►

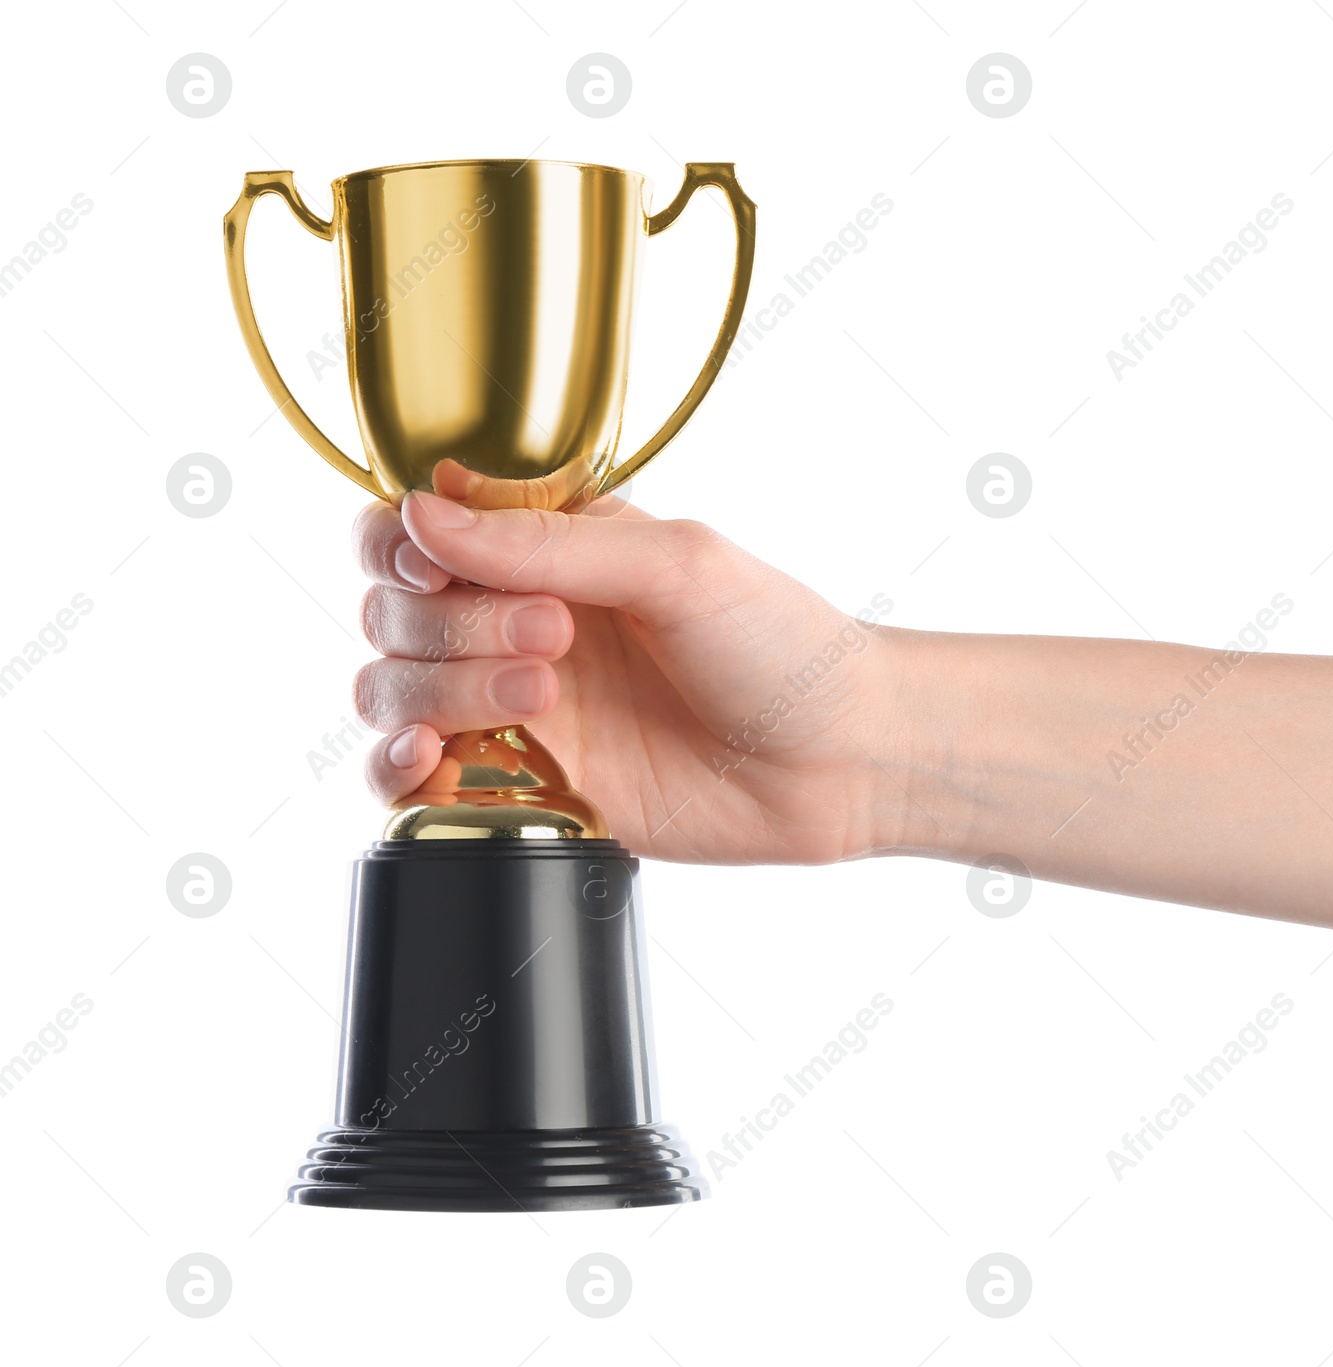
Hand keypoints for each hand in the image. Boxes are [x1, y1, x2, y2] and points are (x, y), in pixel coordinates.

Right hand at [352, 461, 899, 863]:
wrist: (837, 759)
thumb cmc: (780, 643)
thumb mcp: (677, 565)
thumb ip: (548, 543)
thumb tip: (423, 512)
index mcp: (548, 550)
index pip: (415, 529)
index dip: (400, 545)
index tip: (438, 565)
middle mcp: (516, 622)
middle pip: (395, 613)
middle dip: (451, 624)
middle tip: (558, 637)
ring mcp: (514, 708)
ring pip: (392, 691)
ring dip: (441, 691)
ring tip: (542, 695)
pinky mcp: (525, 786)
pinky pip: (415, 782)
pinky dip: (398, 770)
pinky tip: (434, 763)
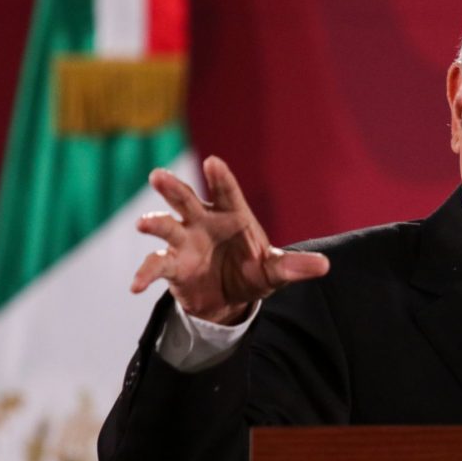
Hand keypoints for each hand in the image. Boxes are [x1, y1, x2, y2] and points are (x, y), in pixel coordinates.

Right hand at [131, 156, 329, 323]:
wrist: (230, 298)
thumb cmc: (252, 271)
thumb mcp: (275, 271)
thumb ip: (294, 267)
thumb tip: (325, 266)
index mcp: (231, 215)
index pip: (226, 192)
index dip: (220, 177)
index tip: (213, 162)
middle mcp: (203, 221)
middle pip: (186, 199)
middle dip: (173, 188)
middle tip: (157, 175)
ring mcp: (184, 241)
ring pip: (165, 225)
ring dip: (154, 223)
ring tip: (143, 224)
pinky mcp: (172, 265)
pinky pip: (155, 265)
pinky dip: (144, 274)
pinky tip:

◄

TASK STATEMENT: Apart from the pictures, all of the data should be repeated exactly.

SOLVED PROBLEM:
Hand keypoints for each hand in the image. Boxes are [x1, y1, x2, y2] and points are (x, y), in pixel coordinates.

Right hand at [352, 461, 899, 863]:
wrist: (837, 759)
thumb cmc: (780, 643)
thumb mcp: (677, 565)
thumb ip: (548, 543)
thumb tip: (423, 512)
index mcp: (548, 550)
index pip: (415, 529)
index dip: (400, 545)
index tip: (438, 565)
middle mcp: (516, 622)
middle pip: (395, 613)
middle dip: (451, 624)
middle tip: (558, 637)
ring mcp: (514, 708)
ring pip: (392, 691)
ring dip: (441, 691)
ring tip: (542, 695)
pinky mcp: (525, 786)
pinky pip: (415, 782)
pinky dip: (398, 770)
pinky tip: (434, 763)
Hand keypoints for each hand in the image. Boxes are [x1, y1, x2, y2] and points are (x, y), in pixel coordinates.

Right hand at [131, 156, 329, 323]:
wrist: (230, 298)
thumb cmc: (252, 271)
thumb mcp: (275, 271)
thumb ip: (294, 267)
thumb tip: (325, 266)
index mcp: (231, 215)
index pip: (226, 192)
index dip: (220, 177)
index tip: (213, 162)
middle mcp: (203, 221)
middle pip: (186, 199)
middle dip: (173, 188)
middle tip: (157, 175)
ring mcp: (184, 241)
ring pip: (165, 225)
ring dip: (154, 223)
ring tip: (143, 224)
pinky mcp: (172, 265)
pinky pip: (155, 265)
pinky dip: (144, 274)
pinky tip:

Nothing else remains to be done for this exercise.